Task to carry out: Write out every line of the records below as a JSON list of strings, one string per line, skipping blank lines.
START The input
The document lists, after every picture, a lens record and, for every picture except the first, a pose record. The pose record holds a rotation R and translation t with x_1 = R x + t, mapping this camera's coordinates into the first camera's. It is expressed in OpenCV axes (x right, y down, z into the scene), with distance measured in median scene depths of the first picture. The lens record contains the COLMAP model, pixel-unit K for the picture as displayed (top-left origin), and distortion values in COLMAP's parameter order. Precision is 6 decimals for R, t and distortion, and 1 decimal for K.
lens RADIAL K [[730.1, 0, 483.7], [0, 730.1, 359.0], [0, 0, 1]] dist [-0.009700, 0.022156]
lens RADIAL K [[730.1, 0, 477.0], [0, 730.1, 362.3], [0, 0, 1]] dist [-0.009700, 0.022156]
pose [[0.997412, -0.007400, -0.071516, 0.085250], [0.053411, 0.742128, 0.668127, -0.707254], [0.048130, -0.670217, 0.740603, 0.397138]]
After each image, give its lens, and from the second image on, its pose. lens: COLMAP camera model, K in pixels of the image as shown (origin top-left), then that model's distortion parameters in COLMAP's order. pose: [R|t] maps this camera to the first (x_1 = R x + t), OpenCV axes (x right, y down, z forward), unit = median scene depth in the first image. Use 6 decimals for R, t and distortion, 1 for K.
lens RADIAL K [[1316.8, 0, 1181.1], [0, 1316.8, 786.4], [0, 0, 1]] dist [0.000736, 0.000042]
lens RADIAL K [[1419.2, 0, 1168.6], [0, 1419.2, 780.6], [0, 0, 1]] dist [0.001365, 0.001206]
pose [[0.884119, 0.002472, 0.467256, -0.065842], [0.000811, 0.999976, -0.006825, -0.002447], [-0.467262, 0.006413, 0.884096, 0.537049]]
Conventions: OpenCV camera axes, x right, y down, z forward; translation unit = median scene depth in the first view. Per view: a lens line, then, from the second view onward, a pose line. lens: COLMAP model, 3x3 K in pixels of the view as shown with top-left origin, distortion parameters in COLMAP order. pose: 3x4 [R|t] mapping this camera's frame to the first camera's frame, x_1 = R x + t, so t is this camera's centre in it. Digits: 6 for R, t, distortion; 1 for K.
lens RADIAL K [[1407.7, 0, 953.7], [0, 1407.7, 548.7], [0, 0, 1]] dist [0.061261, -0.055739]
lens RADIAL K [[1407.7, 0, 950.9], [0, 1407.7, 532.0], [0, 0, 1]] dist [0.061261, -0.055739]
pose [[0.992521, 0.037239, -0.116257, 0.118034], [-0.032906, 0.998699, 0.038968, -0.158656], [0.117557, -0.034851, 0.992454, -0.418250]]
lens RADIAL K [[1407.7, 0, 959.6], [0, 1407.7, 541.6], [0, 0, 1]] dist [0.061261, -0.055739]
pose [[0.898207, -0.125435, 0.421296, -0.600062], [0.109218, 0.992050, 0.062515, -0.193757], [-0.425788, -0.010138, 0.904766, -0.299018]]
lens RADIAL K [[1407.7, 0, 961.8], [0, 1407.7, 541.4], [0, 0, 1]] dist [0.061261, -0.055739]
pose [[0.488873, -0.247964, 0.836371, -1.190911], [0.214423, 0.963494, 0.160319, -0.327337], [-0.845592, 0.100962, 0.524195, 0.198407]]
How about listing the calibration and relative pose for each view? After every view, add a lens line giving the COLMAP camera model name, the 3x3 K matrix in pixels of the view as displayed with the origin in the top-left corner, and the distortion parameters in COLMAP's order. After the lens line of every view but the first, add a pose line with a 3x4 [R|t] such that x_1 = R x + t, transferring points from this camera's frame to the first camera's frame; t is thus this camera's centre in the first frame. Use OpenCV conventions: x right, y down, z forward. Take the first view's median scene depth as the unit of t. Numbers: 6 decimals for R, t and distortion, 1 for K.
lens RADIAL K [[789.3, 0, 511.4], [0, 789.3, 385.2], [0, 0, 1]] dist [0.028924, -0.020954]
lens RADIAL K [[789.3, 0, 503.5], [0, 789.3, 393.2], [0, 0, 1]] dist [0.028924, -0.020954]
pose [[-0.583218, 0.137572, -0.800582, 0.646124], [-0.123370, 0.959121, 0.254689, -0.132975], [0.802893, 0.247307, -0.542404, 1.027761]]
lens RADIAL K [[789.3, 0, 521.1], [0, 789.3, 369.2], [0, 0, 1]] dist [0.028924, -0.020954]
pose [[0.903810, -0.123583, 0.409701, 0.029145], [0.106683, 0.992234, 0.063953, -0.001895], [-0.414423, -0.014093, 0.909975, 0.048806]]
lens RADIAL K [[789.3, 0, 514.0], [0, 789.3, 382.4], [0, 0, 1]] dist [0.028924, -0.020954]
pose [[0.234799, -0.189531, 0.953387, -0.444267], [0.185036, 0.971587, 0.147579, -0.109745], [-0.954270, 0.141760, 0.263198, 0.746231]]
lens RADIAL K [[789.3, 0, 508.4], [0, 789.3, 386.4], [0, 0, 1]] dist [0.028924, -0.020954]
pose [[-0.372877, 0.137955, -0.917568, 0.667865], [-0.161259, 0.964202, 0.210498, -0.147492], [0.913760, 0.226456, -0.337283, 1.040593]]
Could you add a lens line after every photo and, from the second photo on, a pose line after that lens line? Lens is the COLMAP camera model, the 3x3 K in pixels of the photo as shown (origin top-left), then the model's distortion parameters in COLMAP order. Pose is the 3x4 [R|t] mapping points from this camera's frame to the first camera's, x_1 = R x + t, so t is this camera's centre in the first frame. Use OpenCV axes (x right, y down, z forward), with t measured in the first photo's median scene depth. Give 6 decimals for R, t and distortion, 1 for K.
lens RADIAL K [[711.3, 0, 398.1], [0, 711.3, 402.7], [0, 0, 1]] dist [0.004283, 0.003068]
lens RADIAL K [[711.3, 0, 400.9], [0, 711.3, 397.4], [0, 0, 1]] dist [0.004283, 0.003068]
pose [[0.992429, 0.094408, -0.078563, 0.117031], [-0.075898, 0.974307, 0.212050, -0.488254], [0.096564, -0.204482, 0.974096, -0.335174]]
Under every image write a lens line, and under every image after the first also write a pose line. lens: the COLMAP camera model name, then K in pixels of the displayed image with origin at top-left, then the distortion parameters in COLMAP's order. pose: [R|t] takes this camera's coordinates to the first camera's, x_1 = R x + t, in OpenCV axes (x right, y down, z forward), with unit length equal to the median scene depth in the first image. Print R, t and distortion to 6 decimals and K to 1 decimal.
END The input
Solved problem:
[
  "The document lists, after every picture, a lens record and, for every picture except the first, a pose record. The pose record holds a rotation R and translation t with x_1 = R x + t, mapping this camera's coordinates into the first camera's. It is expressed in OpenCV axes (x right, y down, z into the scene), with distance measured in median scene depths of the first picture. The lens record contains the COLMAP model, pixel-unit K for the picture as displayed (top-left origin), and distortion values in COLMAP's parameter order. Precision is 6 decimals for R, t and distortion, and 1 decimal for K.",
  "lens RADIAL K [[730.1, 0, 483.7], [0, 730.1, 359.0], [0, 0, 1]] dist [-0.009700, 0.022156]",
  "lens RADIAL K [[730.1, 0, 477.0], [0, 730.1, 362.3], [0, 0, 1]] dist [-0.009700, 0.022156]",
  "pose [[0.997412, -0.007400, -0.071516, 0.085250], [0.053411, 0.742128, 0.668127, -0.707254], [0.048130, -0.670217, 0.740603, 0.397138]]",
  "After each image, give its lens, and from the second image on, its pose. lens: COLMAP camera model, K in pixels of the image as shown (origin top-left), then that model's distortion parameters in COLMAP's order. pose: [R|t] maps this camera to the first (x_1 = R x + t), OpenCV axes (x right, y down, z forward), unit = median scene depth in the first image. Use 6 decimals for R, t and distortion, 1 for K.",
  "lens RADIAL K [[1316.8, 0, 1181.1], [0, 1316.8, 786.4], [0, 0, 1]] dist [0.000736, 0.000042]",
  "lens RADIAL K [[1419.2, 0, 1168.6], [0, 1419.2, 780.6], [0, 0, 1]] dist [0.001365, 0.001206]",
  "pose [[0.884119, 0.002472, 0.467256, -0.065842], [0.000811, 0.999976, -0.006825, -0.002447], [-0.467262, 0.006413, 0.884096, 0.537049]]",
  "Conventions: OpenCV camera axes, x right, y down, z forward; translation unit = median scene depth in the first view. Per view: a lens line, then, from the second view onward, a pose line. lens: COLMAP model, 3x3 K in pixels of the view as shown with top-left origin, distortion parameters in COLMAP order. pose: 3x4 [R|t] mapping this camera's frame to the first camera's frame, x_1 = R x + t, so t is this camera's centre in it. Digits: 6 for R, t, distortion; 1 for K.",
  "lens RADIAL K [[1407.7, 0, 953.7], [0, 1407.7, 548.7], [0, 0, 1]] dist [0.061261, -0.055739]",
  "lens RADIAL K [[1407.7, 0, 950.9], [0, 1407.7, 532.0], [0, 0, 1]] dist [0.061261, -0.055739]",
  "pose [[0.992521, 0.037239, -0.116257, 0.118034], [-0.032906, 0.998699, 0.038968, -0.158656], [0.117557, -0.034851, 0.992454, -0.418250]]",
  "lens RADIAL K [[1407.7, 0, 959.6], [0, 1407.7, 541.6], [0, 0, 1]] dist [0.061261, -0.055739]",
  "pose [[0.898207, -0.125435, 0.421296, -0.600062], [0.109218, 0.992050, 0.062515, -0.193757], [-0.425788, -0.010138, 0.904766, -0.299018]]",
  "lens RADIAL K [[1407.7, 0, 961.8], [0, 1407.7, 541.4], [0, 0, 1]] dist [0.061261, -0.055739]",
  "pose [[0.488873, -0.247964, 0.836371, -1.190911], [0.214423, 0.963494, 0.160319, -0.327337], [-0.845592, 0.100962, 0.524195, 0.198407]]",
  "How about listing the calibration and relative pose for each view? After every view, add a lens line giving the COLMAP camera model name, the 3x3 K matrix in pixels of the view as displayed with the origin in the top-left corner, and the distortion parameters in COLMAP's order. After the lens line of every view but the first, add a pose line with a 3x4 [R|t] such that x_1 = R x + t, transferring points from this camera's frame to the first camera's frame; t is thus this camera's centre in the first frame. Use OpenCV conventions: x right, y down, z forward. Take the first view's median scene depth as the unit of t. Numbers: 6 decimals for R, t and distortion, 1 for K.",
  "lens RADIAL K [[789.3, 0, 511.4], [0, 789.3, 385.2], [0, 0, 1]] dist [0.028924, -0.020954]",
  "lens RADIAL K [[789.3, 0, 503.5], [0, 789.3, 393.2], [0, 0, 1]] dist [0.028924, -0.020954]",
  "pose [[-0.583218, 0.137572, -0.800582, 0.646124], [-0.123370, 0.959121, 0.254689, -0.132975], [0.802893, 0.247307, -0.542404, 1.027761]]",
  "lens RADIAL K [[789.3, 0, 521.1], [0, 789.3, 369.2], [0, 0, 1]] dist [0.028924, -0.020954]",
  "pose [[0.903810, -0.123583, 0.409701, 0.029145], [0.106683, 0.992234, 0.063953, -0.001895], [-0.414423, -0.014093, 0.909975, 0.048806]]",
  "lens RADIAL K [[789.3, 0, 514.0], [0, 789.3, 382.4], [0, 0, 1]] dist [0.028924, -0.020954]",
  "pose [[0.234799, -0.189531, 0.953387, -0.444267], [0.185036, 0.971587, 0.147579, -0.109745], [-0.954270, 0.141760, 0.263198, 0.746231]]",
  "lens RADIAL K [[789.3, 0, 508.4], [0, 789.3, 386.4], [0, 0, 1]] dist [0.028924, -0.020954]",
  "pose [[-0.372877, 0.137955, -0.917568, 0.667865], [-0.161259, 0.964202, 0.210498, -0.147492], [0.913760, 0.226456, -0.337283, 1.040593]]",
  "Could you add a lens line after every photo and, from the second photo on, a pose line after that lens line? Lens is the COLMAP camera model, the 3x3 K in pixels of the photo as shown (origin top-left), then the model's distortion parameters in COLMAP order. Pose is the 3x4 [R|t] mapping points from this camera's frame to the first camera's, x_1 = R x + t, so t is this camera's centre in the first frame. Use OpenCV axes (x right, y down, z forward), with t measured in the first photo's median scene depth. Give 6 decimals for R, t and distortion, 1 for K.",
  "lens RADIAL K [[711.3, 0, 398.1], [0, 711.3, 402.7], [0, 0, 1]] dist [0.004283, 0.003068]",
  "lens RADIAL K [[711.3, 0, 400.9], [0, 711.3, 397.4], [0, 0, 1]] dist [0.004283, 0.003068]",
  "pose [[0.992429, 0.094408, -0.078563, 0.117031], [-0.075898, 0.974307, 0.212050, -0.488254], [0.096564, -0.204482, 0.974096, -0.335174]]",
  "Under every image write a lens line, and under every image after the first also write a pose line. lens: the COLMAP camera model name, then K in pixels of the displayed image with origin at top-left, then the distortion parameters in COLMAP's order. pose: [R|t] takes this camera's coordinates to the first camera's, x_1 = R x + t, in OpenCV axes (x right, y down, z forward), with unit length equal to the median scene depth in the first image. Print R, t and distortion to 6 decimals and K to 1 decimal."
]